(Dataset entries)
•••••
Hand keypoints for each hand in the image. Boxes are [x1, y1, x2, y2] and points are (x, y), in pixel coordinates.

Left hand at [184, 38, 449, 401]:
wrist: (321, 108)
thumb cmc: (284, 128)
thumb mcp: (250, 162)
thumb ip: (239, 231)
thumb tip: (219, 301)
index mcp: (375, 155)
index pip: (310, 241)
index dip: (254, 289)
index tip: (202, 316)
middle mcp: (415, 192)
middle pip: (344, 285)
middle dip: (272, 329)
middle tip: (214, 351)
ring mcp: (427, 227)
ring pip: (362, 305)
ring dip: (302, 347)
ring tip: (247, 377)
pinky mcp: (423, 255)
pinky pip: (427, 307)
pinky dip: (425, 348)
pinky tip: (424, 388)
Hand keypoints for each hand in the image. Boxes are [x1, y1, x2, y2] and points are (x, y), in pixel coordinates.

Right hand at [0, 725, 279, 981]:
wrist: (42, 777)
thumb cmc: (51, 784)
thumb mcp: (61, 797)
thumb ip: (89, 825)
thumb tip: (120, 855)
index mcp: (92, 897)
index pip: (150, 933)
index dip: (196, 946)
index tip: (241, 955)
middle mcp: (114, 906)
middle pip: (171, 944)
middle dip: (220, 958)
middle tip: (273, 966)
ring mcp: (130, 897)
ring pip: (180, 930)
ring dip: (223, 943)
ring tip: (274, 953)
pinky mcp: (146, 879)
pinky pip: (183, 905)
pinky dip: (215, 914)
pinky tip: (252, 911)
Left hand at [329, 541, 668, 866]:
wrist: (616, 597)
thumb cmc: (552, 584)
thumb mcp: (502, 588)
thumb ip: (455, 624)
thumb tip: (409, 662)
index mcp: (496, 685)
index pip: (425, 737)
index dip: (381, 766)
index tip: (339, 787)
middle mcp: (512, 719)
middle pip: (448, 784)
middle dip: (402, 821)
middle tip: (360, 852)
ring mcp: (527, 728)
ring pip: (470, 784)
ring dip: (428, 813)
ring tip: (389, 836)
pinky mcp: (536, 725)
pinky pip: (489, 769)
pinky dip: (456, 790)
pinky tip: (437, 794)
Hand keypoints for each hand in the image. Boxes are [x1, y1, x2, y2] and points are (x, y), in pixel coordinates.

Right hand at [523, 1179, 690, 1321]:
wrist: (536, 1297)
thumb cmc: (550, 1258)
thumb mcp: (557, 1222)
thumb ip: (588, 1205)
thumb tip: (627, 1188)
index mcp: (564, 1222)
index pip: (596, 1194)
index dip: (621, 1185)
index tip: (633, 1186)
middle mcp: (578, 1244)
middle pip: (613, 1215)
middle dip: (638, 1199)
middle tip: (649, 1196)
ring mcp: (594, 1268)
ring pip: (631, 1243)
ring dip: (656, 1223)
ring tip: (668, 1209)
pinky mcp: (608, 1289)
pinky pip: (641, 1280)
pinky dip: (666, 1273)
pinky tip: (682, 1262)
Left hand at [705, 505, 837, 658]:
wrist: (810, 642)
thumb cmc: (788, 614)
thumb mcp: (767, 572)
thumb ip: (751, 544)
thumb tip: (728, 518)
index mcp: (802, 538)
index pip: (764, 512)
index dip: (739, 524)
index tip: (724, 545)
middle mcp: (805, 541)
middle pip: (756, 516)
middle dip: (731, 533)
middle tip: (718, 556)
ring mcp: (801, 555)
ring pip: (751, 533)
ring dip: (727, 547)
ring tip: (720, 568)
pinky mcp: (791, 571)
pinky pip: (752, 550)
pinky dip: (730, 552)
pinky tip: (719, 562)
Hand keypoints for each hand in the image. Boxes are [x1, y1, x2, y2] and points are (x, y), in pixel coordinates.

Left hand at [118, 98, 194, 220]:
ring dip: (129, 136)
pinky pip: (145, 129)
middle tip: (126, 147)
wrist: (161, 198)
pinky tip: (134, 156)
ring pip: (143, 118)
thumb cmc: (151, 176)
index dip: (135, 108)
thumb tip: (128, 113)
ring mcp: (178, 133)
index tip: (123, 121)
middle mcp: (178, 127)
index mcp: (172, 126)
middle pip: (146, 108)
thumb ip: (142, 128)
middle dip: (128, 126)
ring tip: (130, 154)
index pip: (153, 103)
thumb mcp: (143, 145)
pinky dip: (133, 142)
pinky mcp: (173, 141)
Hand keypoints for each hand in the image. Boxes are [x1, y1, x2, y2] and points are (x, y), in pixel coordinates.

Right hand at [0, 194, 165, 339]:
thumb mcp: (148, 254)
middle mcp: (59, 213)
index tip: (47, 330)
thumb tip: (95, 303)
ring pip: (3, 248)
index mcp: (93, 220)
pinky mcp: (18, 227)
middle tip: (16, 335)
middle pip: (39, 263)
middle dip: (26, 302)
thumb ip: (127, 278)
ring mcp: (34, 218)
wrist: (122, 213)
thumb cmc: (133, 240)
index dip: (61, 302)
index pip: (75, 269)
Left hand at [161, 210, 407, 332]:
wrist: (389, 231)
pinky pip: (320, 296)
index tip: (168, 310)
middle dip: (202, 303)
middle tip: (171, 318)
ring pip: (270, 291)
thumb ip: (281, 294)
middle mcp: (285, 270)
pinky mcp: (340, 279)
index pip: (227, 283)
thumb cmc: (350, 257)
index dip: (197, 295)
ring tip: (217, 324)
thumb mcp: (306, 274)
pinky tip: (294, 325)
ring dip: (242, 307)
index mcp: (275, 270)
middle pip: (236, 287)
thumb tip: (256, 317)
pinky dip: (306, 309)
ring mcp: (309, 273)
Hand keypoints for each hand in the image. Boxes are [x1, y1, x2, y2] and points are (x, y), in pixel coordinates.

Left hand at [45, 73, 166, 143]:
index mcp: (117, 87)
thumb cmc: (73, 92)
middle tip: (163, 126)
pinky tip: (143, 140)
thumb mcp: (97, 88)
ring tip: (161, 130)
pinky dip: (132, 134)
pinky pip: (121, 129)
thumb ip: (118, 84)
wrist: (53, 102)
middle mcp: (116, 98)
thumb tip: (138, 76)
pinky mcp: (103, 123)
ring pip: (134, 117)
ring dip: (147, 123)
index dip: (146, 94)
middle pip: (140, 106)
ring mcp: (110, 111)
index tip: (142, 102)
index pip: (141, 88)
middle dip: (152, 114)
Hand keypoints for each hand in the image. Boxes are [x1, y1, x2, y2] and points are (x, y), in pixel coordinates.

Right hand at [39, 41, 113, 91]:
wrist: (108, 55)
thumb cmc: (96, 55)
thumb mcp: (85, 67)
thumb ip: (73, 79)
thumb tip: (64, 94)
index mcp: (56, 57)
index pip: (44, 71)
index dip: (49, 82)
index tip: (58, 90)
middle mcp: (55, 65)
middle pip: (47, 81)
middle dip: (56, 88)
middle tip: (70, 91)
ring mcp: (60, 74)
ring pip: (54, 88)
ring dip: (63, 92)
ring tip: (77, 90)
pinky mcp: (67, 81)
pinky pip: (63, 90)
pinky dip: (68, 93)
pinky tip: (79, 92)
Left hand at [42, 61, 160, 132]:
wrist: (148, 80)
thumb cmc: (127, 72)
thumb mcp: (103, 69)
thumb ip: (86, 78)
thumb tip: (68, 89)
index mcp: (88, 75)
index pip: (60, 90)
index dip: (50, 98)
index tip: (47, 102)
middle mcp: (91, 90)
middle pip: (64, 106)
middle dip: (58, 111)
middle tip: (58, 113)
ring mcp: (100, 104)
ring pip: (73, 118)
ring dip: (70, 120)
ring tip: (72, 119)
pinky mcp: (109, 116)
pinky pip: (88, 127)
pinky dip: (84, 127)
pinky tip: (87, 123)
•••••
(What this task involves)
Where a line contains "pinky dip: (68, 93)", begin there and output each line through the end of the data above, exactly; give no other lines.

(Reply)
pinky dip: (68, 93)
pinky tip: (79, 92)
Left hand at [42, 61, 160, 132]:
wrist: (148, 80)
thumb cmc: (127, 72)
thumb mcp: (103, 69)
thumb ip: (86, 78)
thumb tip: (68, 89)
index mcp: (88, 75)
index pip: (60, 90)
index dip: (50, 98)
index tip: (47, 102)
middle mcp: (91, 90)
middle pip: (64, 106)
middle dip: (58, 111)
middle tip: (58, 113)
ring mcp: (100, 104)
ring pip: (73, 118)
ring dip: (70, 120)
ring tip: (72, 119)
pinky mcp: (109, 116)
pinky pip: (88, 127)
pinky dip: (84, 127)
pinky tip: (87, 123)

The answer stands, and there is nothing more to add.